Il n’a fallu que quelques heures pour que la résolution 1973 de l’ONU soit mise en œuvre et encore de quelle manière ! Le tirage du texte et sa diffusion n’étaient pas terminés que l’armada de l’OTAN larguait des bombes, qu’aucune disposition légale n’autorisait, sur un pays souverain, la Libye. Dans la foulée, la «communauté internationale» est prise d’une catharsis irrépressible.
Des «amis du peuple libyen» se réunissent, sans rechigner sur le temps consacré, comme ils vont le faire pour la Syrie, sans résolution de l’ONU. Mais cette agitation n’est pas valable partout et tout le temps.
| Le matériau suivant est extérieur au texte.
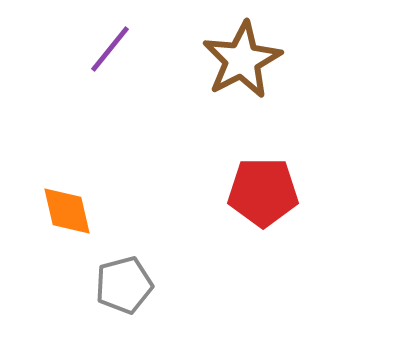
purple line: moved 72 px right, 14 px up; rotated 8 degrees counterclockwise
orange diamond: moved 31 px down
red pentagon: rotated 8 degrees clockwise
On le sait pour la Palestine qui connaît 60 résolutions, sans que cela fasse bouger un cil du côté des organisateurs des réunions d’«amis» des peuples.
On le sait, aussi, pour le Sahara occidental occupé par une caricature de colonialisme. Dans ce pays, une institution de l’ONU, la Minurso est à pied d’œuvre depuis plus de 20 ans. Depuis septembre 1991, quand elle a été déployée pour surveiller le cessez-le-feu et organiser un référendum sur l’autodétermination des Sahraouis. Minurso veut justement dire «Mission des Nations unies pour l’organisation d’un référendum au Sahara occidental».
Elle n’a pas été dissoute et n’a pas changé d’intitulé ni de mission. Pourtant le Makhzen, qui fait de plus comme si elle n’existait pas et a décidé qu’il n’était plus question de référendum, ne dérange pas du tout les gardiens habituels des droits des peuples et de la légalité internationale. Nous sommes en 2012 et, d’après la décision onusienne, le vote aurait dû avoir lieu en janvier 1992. Il faut dire que la royauté chérifienne, toute archaïque qu’elle est, a de sérieux sponsors, qui sont ceux qui font et défont le droit. En bon nervi, elle doit être préservée le temps qu’il faut, tant pis si elle est fort peu recommandable.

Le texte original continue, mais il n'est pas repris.